A verbatim reproduction of every entry is the expected answer.

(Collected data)
= Beginning of Section =

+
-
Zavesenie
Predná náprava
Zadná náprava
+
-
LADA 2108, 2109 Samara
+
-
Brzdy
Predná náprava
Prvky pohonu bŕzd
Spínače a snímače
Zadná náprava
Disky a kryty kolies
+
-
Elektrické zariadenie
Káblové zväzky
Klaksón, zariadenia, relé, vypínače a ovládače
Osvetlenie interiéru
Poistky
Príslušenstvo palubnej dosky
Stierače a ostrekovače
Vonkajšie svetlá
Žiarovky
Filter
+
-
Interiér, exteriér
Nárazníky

= End of Section =

> [Result of this exercise]:
+
-
Zavesenie
Predná náprava
Zadná náprava
+
-
LADA 2108, 2109 Samara
+
-
Brzdy
Predná náprava
Prvky pohonu bŕzd
Spínače a snímače
Zadná náprava
Disky a kryty kolies
+
-
Elektrické zariadenie
Káblové zväzky
Klaksón, zariadenia, relé, vypínače a ovládače
Osvetlenie interiéru
Poistky
Príslušenstvo palubnej dosky
Stierače a ostrekovače
Vonkajšie svetlá
Žiarovky
Filter
+
-
Interiér, exteriér
Nárazníky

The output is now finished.